Se analiza, asimismo, el legado y sus secuelas en el devenir social y personal.   Y es que Watchmen es un vuelco al pasado, una lección sobre cómo las acciones de nuestros antepasados hilvana la experiencia colectiva del presente para bien o para mal.

Las relaciones entre raza, poder y violencia centran la atención de la miniserie.

Ciertamente los giros dramatúrgicos pueden ser rocambolescos, pero no desentonan en un entramado argumental que, al igual que el original, apuesta por la densidad temática, la estructura compleja y varias líneas temporales. Si ambas obras coinciden en algo es en el propósito de deconstruir la figura del superhéroe mientras se nos presenta una distopía apabullante.

Simula este ser un ejercicio caótico, pero sociológicamente bien nutrido para situarnos frente a disyuntivas morales muy de nuestro tiempo. En ese sentido diría que es una serie para el público estadounidense. Y, además, imagino que sin proponérselo funge como una suerte de punto de compensación ideológica luego del evidente tufillo antirruso de la muy aclamada Chernóbil (2019), también de HBO.   

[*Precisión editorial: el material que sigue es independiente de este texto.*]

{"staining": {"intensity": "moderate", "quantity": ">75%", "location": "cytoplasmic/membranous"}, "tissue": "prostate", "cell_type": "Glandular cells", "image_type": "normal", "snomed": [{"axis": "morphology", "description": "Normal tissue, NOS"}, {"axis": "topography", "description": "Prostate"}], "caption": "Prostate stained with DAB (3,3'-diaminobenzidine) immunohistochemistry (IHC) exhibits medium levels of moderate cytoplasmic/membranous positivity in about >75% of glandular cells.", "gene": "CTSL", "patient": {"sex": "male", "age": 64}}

La crítica audiovisual estadounidense, celosa guardiana de su herencia cultural, que aguijonea sin miramientos cualquier intento magro de acercarse a sus íconos, ―que tantas veces hemos visto encartonados e insustanciales―, se ha rendido ante esta miniserie. Le agradecen abrir nuevamente el debate sobre grandes cuestiones de la identidad americana, siendo arriesgada y entretenida a la vez. Otros, en cambio, le cuestionan su énfasis sociopolítico y destacan, en parte, el fascinante conjunto de personajes que reescriben los guionistas.

Las relaciones entre raza, poder y violencia centran la atención de la miniserie.

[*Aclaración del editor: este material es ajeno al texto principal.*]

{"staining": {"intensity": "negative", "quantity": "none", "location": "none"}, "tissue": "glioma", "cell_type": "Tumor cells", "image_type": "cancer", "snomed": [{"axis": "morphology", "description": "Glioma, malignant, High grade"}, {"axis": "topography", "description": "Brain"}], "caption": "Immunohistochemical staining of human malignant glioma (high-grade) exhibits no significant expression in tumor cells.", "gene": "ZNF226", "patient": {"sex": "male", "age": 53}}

Sus detractores, que sobre todo se cuentan entre el gran público, no les perdonan a Lindelof y su tropa la transformación de algunos de los personajes y símbolos del comic ochentero hacia posiciones aún más controversiales.  Algunos de los comentarios en redes y webs de votaciones apuntan a cierta saturación con la temática del conflicto racial que, junto al supremacismo blanco, se han convertido en tendencia en el cine y la televisión actuales. Otros señalan que esta revisión transige ante la llamada woke culture.

Yo por mi parte la recomiendo. Vean Watchmen, pero no acudan a ella con el infantil propósito de compararla, ni con el argumento ni la estética del legendario comic, ―hay cosas que no se comparan―, ni mucho menos en la búsqueda de una historia de superhéroes a la medida de las producciones de Marvel. Watchmen es lo que es.     

Ficha:

Año: 2019

País: Estados Unidos

Director: Damon Lindelof (Creador), Steph Green, Nicole Kassell, Andrij Parekh

Basado en: Watchmen, de Alan Moore y Dave Gibbons

Reparto: Regina King, Jeremy Irons, Yahya Abdul-Mateen II, Don Johnson, Tim Blake Nelson, Louis Gossett Jr., Adelaide Clemens.

Género: Serie de TV. Drama. Thriller. Fantástico. Ciencia ficción. Distopía.

N.º de temporadas: 1

N.º de episodios: 9

Medio de difusión: HBO

Fecha de lanzamiento: 20 de octubre de 2019.